Sunday, 18 September 2022

Cotillion By Georgette Heyer

Been reading Cotillion, one of Heyer's best works.  It shows her ability to twist plots and characters to make a new book. She often has a character who is male, elderly and miserly and who dominates his family. In her detective story, Penhallow she has such a character ruling over his family and it all ends tragically, but in Cotillion, she plays the situation for laughs. Matthew Penicuik is a wealthy and old but not very old. He hates spending money except on himself. He has several great nephews and occasionally hints to them that he will leave generous legacies or even the whole of his large fortune to one or other of them. However, he has a favourite, Jack Westruther, who is a rakish gambler, attractive but selfish. Penicuik also has an adopted daughter, Kitty Charing, whom he took in when she was orphaned, but he has never been all that affectionate to the girl who is now 19. Her father was a friend of his from boyhood and Kitty was left an orphan with no money.
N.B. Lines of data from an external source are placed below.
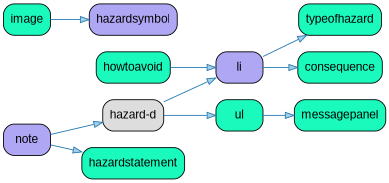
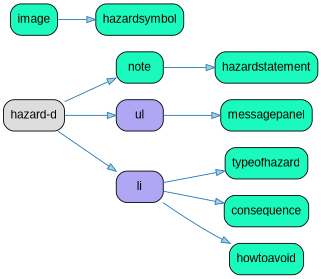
  strict digraph {
    rankdir=LR
    node [fillcolor="#1AFABC" fontname=Arial shape=Mrecord style=filled]
    edge [color="#1f78b4" fillcolor="#a6cee3"]
    n1 [fillcolor="#DDDDDD" label="hazard-d"]
-   n2 [fillcolor="#AFA7F4" label=note]
-   n3 [label=ul]
+   n2 [label=note]
+   n3 [fillcolor="#AFA7F4" label=ul]
    n4 [fillcolor="#AFA7F4" label=li]
    n5 [label=hazardstatement]
    n6 [label=image]
-   n7 [fillcolor="#AFA7F4" label=hazardsymbol]
+   n7 [label=hazardsymbol]
    n8 [label=messagepanel]
    n9 [label=typeofhazard]
    n10 [label=consequence]
    n11 [label=howtoavoid]
-   n2 -> n1
+   n1 -> n2
    n1 -> n3
    n1 -> n4
    n2 -> n5
    n3 -> n8
    n4 -> n9
    n4 -> n10
-   n11 -> n4
+   n4 -> n11
    n6 -> n7
  }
However Mr Penicuik has never spent more than a minimum on his foster daughter, he is too mean. She is dressed plainly, has no pin money and he does not arrange a social life for her. Kitty has a kind but foolish governess, Miss Fishguard, but has never been allowed to escape from their rural estate and has a rather bleak life. Matthew invites his great nephews to come and see him, as he is making his will. So George and Hugh Rattray, and his rather slow-witted Irish Nephew Foster, the Earl of Dolphinton, turn up to Arnside. The cousins are not close friends and there is a good deal of bickering. Jack does not turn up, nor does Freddy Standen whose mother Emma is Matthew's niece. Kitty is very upset because Jack was also her favourite of her adopted cousins - and she has hero worshipped him for years.